* Work to complete
Find every line below that contains the word "interactions" and copy it out.

* Entries supplied
———

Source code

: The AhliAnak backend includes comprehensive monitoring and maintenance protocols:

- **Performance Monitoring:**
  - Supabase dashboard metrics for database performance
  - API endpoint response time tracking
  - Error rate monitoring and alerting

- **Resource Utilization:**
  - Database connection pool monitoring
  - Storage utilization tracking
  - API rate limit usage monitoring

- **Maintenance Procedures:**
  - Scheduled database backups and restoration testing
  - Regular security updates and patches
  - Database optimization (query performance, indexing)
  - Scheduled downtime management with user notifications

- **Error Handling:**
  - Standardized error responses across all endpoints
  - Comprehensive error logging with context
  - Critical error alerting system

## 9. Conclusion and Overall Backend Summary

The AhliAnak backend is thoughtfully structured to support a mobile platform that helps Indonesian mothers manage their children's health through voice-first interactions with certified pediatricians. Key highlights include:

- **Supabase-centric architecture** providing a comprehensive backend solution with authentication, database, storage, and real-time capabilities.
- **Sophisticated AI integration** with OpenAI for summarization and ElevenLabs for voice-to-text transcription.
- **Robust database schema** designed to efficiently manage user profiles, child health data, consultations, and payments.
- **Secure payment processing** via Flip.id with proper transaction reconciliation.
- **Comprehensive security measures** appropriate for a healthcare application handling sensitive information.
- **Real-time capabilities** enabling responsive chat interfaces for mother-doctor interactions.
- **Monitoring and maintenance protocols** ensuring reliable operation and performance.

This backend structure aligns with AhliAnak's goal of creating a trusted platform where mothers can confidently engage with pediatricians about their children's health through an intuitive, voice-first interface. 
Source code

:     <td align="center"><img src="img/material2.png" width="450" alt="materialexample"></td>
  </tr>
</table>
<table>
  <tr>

———

* Exercise output
The AhliAnak backend is thoughtfully structured to support a mobile platform that helps Indonesian mothers manage their children's health through voice-first interactions with certified pediatricians. Key highlights include:
- **Real-time capabilities** enabling responsive chat interfaces for mother-doctor interactions.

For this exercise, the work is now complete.